The Supreme Court’s infamous 1857 Dred Scott decision had triggered this risk, which helped start the Civil War. The drafters of the 14th Amendment wrote their simple rule of birthright citizenship to stop these nightmare scenarios. President Trump’s pre-election political play should not obscure the 14th Amendment’s abiding wisdom.

Peter Shane, law professor, Ohio State University

The plain language of the 14th Amendment guarantees birthright citizenship, which was the common law rule before the Supreme Court’s infamous Dred Scott case. Its clear meaning is reflected in Congress’s debates leading to its proposal, and that meaning has been reaffirmed in Supreme Court decisions as well as 150 years of congressional interpretation.

The language cannot be amended except through the formal process of constitutional amendment laid out in Article V. If the president were to rely on an executive order reinterpreting birthright citizenship in order to withhold some government service or benefit for which any “citizen” is eligible, he would be acting unlawfully.

The evidence is succinctly summarized in a 2006 article by James C. Ho, whom President Trump appointed to the US Court of Appeals for the Fifth Circuit, “Defining ‘American’: Birthright Citizenship and the Original Understanding of the 14th Amendment.”

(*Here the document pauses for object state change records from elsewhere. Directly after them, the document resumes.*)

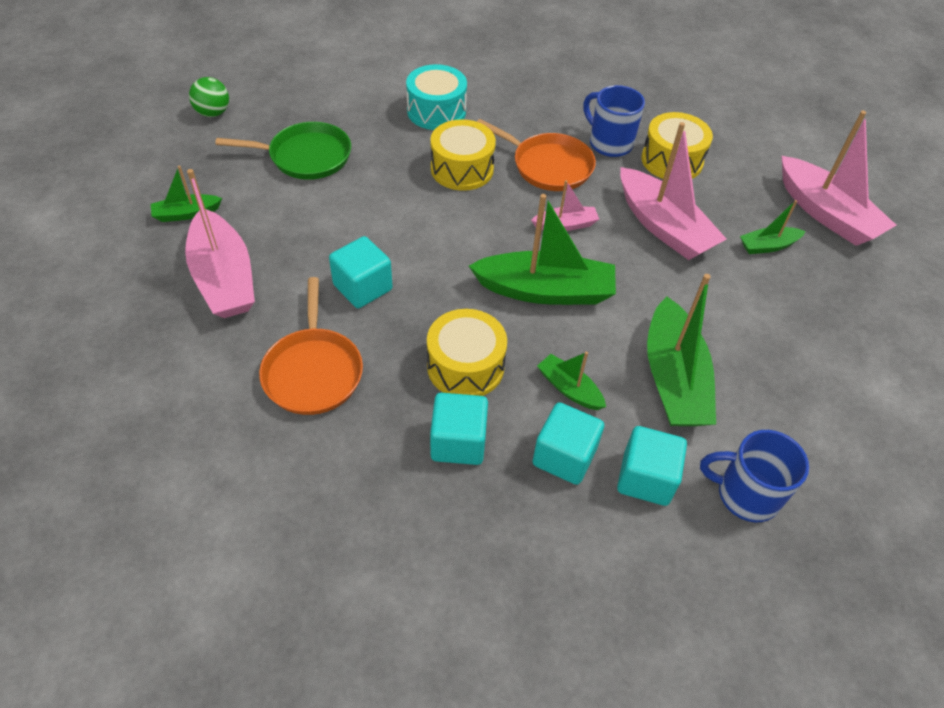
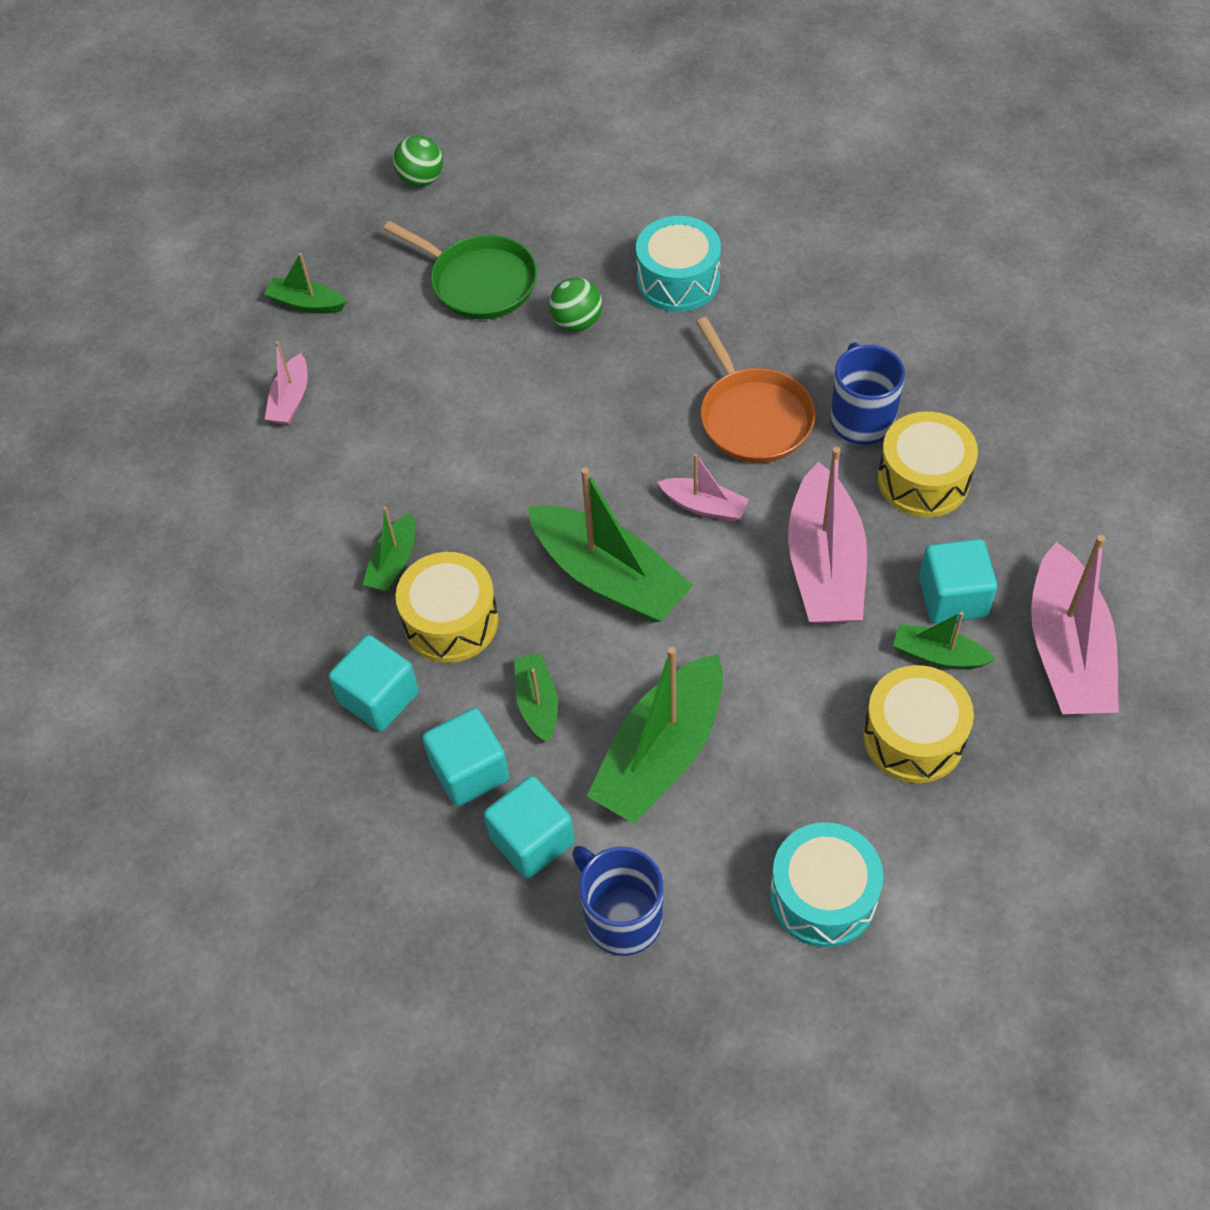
camera: 40 degrees right, 5 degrees up
pink boat [185,169,255,318] -> pink boat [265,341,308,425], size x0.50
orange pan [259,277,363,415] -> none
turquoise cube [329,236,393,308] -> turquoise cube moved to [919,539,997,623]
yellow drum [430,119,496,191] -> yellow drum moved to [863,665,974,783]
none -> green boat [363,507,415,591]
none -> green ball [549,277,602,332]
none -> turquoise drum [770,822,883,948]

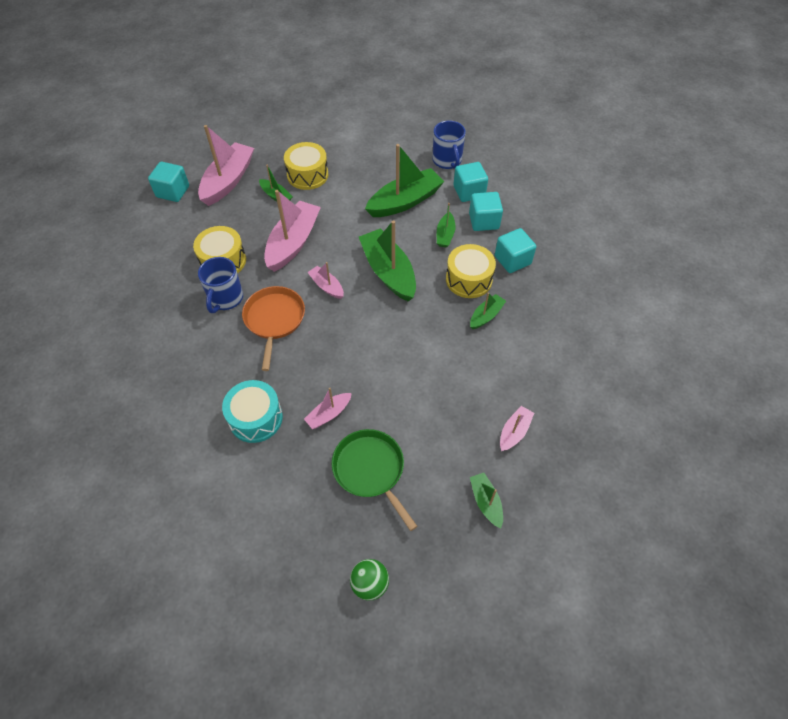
camera: 160 degrees left, 0 degrees up
green boat [264,253,346,313] -> green boat turned 150 degrees counterclockwise [470,473,503,529]
green ball [549,277,602,332] -> pink boat [304,388,352,429]
turquoise drum [770,822,883,948] -> none
turquoise cube [919,539,997,623] -> turquoise cube moved to [148,162,189,202]

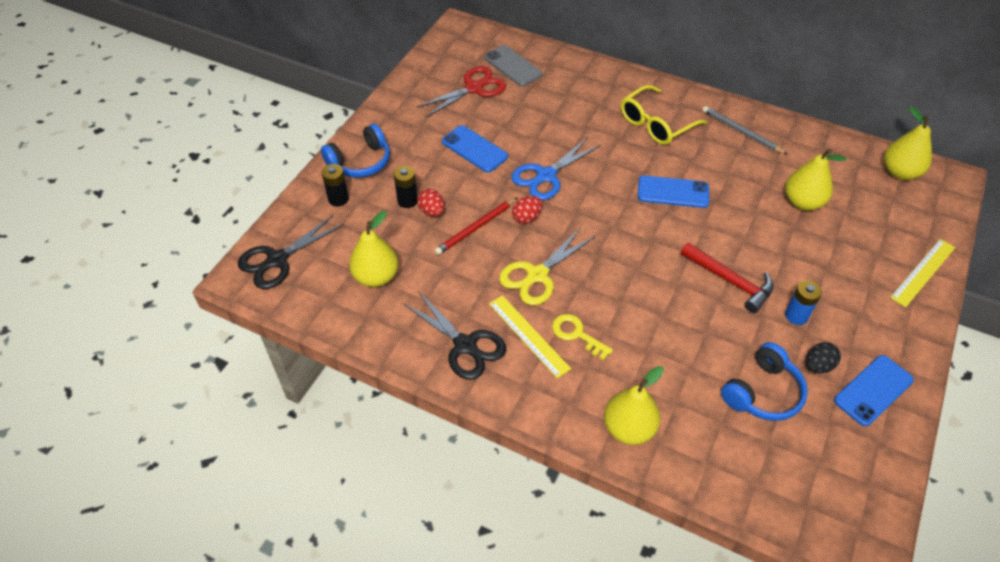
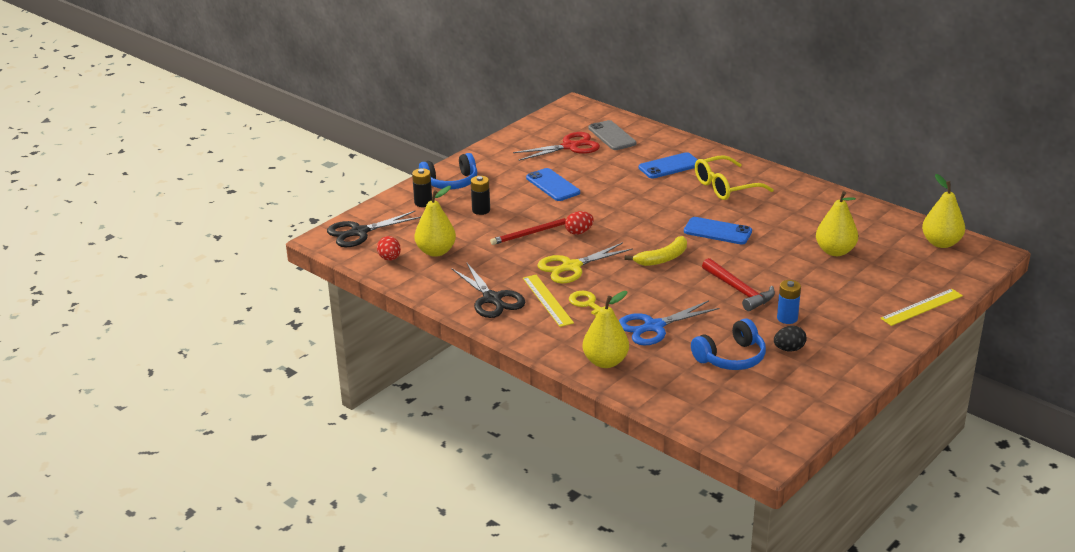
camera: 15 degrees right, 20 degrees down
red egg [417,189,445,217] -> red egg moved to [377,236,401,261]
blue scissors [511,137,601,200] -> blue scissors moved to [619,300,719,345]
grey pencil [702,106,788,155] -> none
blue phone [834,355,914,426] -> blue phone moved to [639,152,698,179]
none -> yellow banana [625,236,687,266]

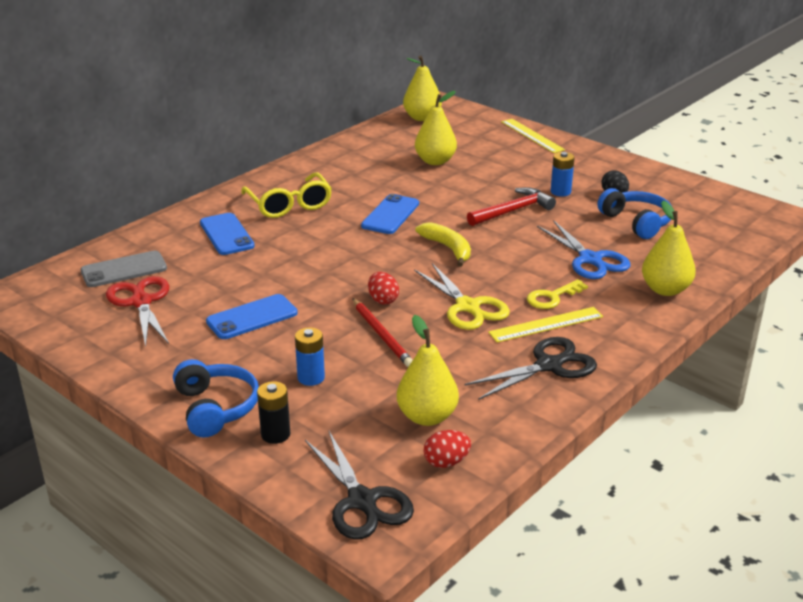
camera: 90 degrees left, 0 degrees up
black battery [471,176,490,215] -> blue battery [295,327,325,386]

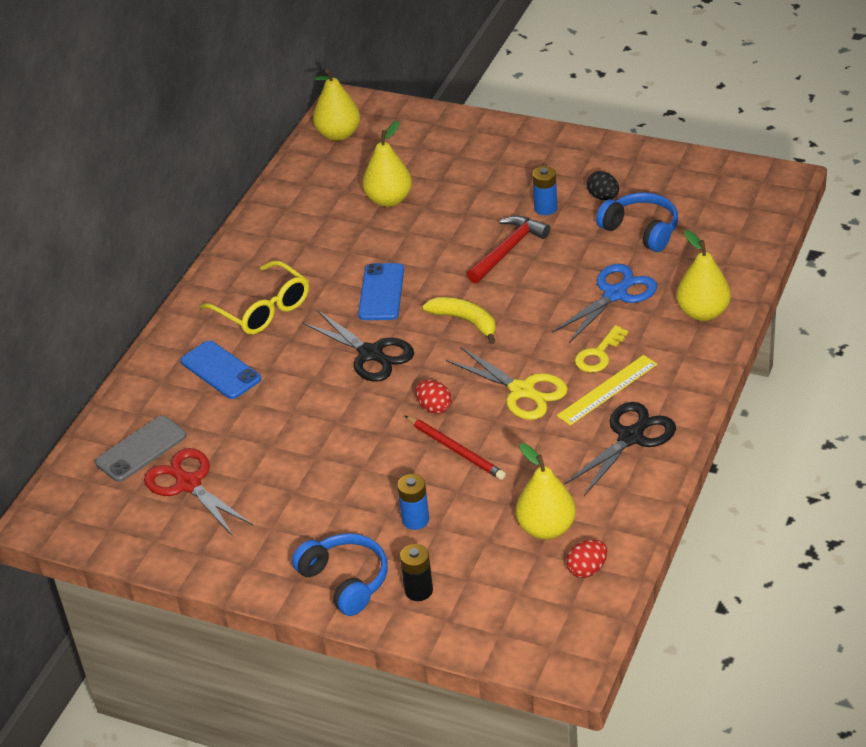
camera: 15 degrees left, 10 degrees up
blue phone [206,294,298,339] -> none
black scissors [305,431,414,540] -> black scissors moved to [303,311,414,382]
yellow ruler [501,119,565,153] -> none
blue scissors [537,220,630,279] -> blue scissors turned 90 degrees counterclockwise [552,264,657,343]

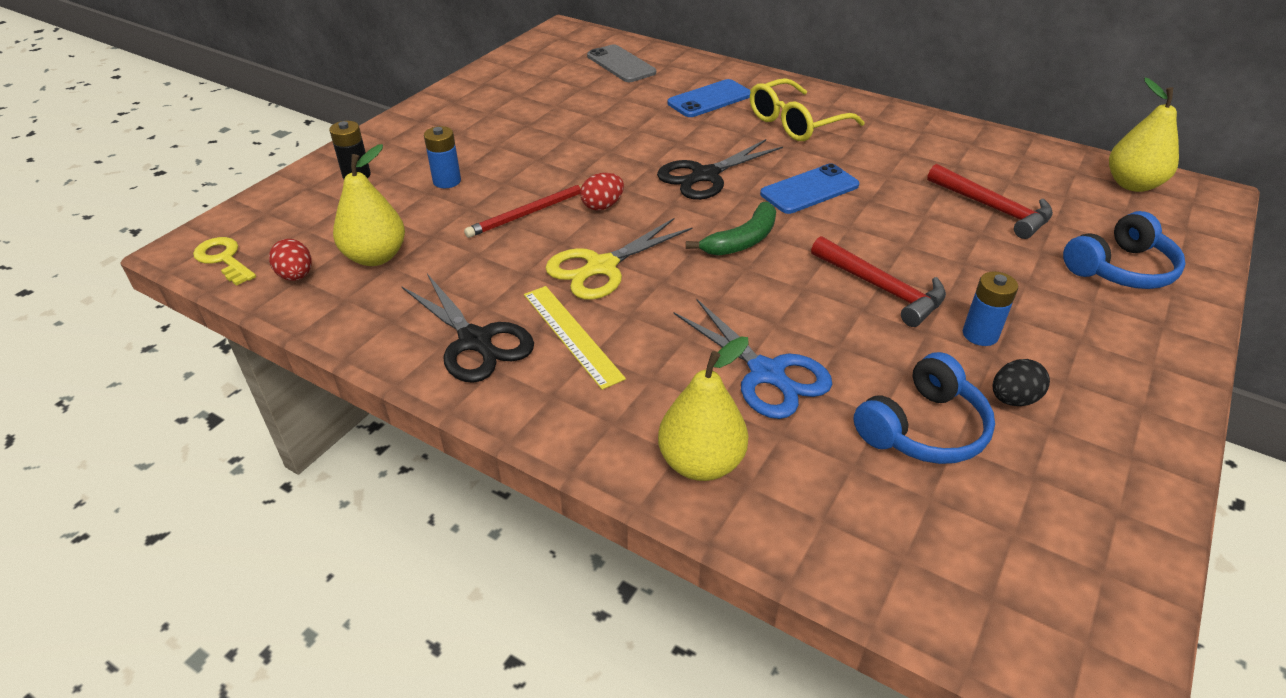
camera: 95 degrees right, 0 degrees up
red scissors [144,448,253,536] -> none
blue headphones [292,533,388,616] -> blue headphones moved to [1063,211,1185,289]
blue phone [358,263,404,320] -> blue phone turned 45 degrees counterclockwise [760,163,859,214]
yellow pear [363,121,412,207] -> red hammer [927,164,1053,239]
yellow banana [423,297,496,344] -> green banana [686,202,776,256]
yellow key [575,325,628,373] -> yellow key moved to [193,237,256,286]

Diane Marie Amann, law professor, University of Georgia

The 14th Amendment to the US Constitution begins: “All persons born or naturalized in the United States and subject to the jurisdiction thereof, are citizens of the United States and of the State wherein they reside.” This is no casual phrasing. Quite to the contrary, it emerged from the experience of the Civil War and the tragedies that preceded it.

The provision deliberately repudiates the prewar ruling in Dred Scott — a great stain on Supreme Court jurisprudence — that had denied citizenship to a US-born man on the grounds that he had been born into enslavement and was not part of our “political community.” Birthright citizenship has formed the cornerstone of American identity ever since the amendment took effect — for fully 150 years. It cannot be abolished by an executive order.

Robert Bauer, law professor, New York University

President Trump claims that he was first told that he could not by executive order deny citizenship to children born in the United States to noncitizens, and then later told that he could. One can only wonder: who advised him correctly the first time, and incorrectly the second?

Assuming Mr. Trump did not largely or completely make up this story, the question is whether the White House Counsel took one position, then another, or whether someone elsewhere in the West Wing stepped in — perhaps Stephen Miller? — and the advice was ignored or changed under pressure. In either case, this is likely to be yet another sorry story about the rule of law in this administration.

The administration will not succeed with this move if the president proceeds as promised. Only by a tortured, hopelessly flawed and politically motivated theory can Trump assert a power inconsistent with the 14th amendment and controlling Supreme Court precedent. And the president’s evident move to bring this pledge into mid-term politics, only days before the election, hardly enhances his administration’s credibility before the courts.